Fostering knowledge sharing behaviour among public sector managers: a proposed model for the Malaysian public serviceTangaraja, Gangeswari ; Mohd Rasdi, Roziah ; Ismail, Maimunah ; Abu Samah, Bahaman
2015 Journal of Knowledge Management
doi: 10.1108/JKM-11-2014-0449
Purpose – This paper aims to propose a conceptual model of knowledge sharing behaviour among Malaysian public sector managers. Design/methodology/approach – An extensive literature review method was used to identify and analyse relevant literature in order to propose a knowledge sharing model. Findings – The authors identified three potential predictor groups of knowledge sharing behaviour among Malaysian public sector managers. The groups are intrinsic motivational factors, extrinsic motivational factors and organisational socialisation factors. The paper proposes organisational commitment as the mediating variable between the identified predictors and knowledge sharing behaviour (knowledge donating and knowledge collecting). Research limitations/implications – The paper offers a number of propositions, which leads to a knowledge sharing model. Future research should validate and examine the predictive power of the proposed model.

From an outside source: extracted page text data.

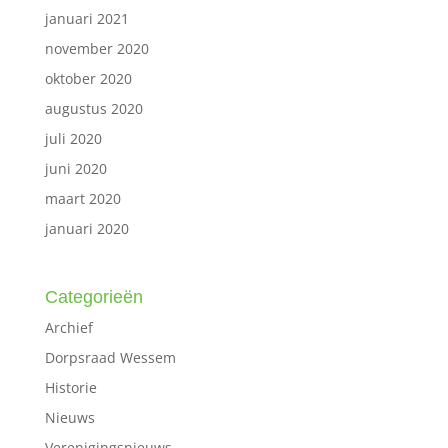
januari 2021
november 2020
oktober 2020
augustus 2020
juli 2020
juni 2020
maart 2020
januari 2020
Categorieën
Archief
Dorpsraad Wessem
Historie
Nieuws
Verenigingsnieuws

Practical implications – Upon model validation, the paper could offer practical interventions for human resource development (HRD) practitioners to assist organisations towards fostering knowledge sharing behaviour. The paper highlights the importance of employee’s organisational commitment in order to engage in organizational-related behaviours such as knowledge sharing. Originality/value – The paper used a new approach in theorising knowledge sharing behaviour by integrating the General Workplace Commitment Model, Self-Determination Theory and Social Capital Theory. The suggestion of public service motivation as one of the intrinsic motivational factors could provide new insights to the HRD practitioners on fostering knowledge sharing behaviour in the public service subject to model validation.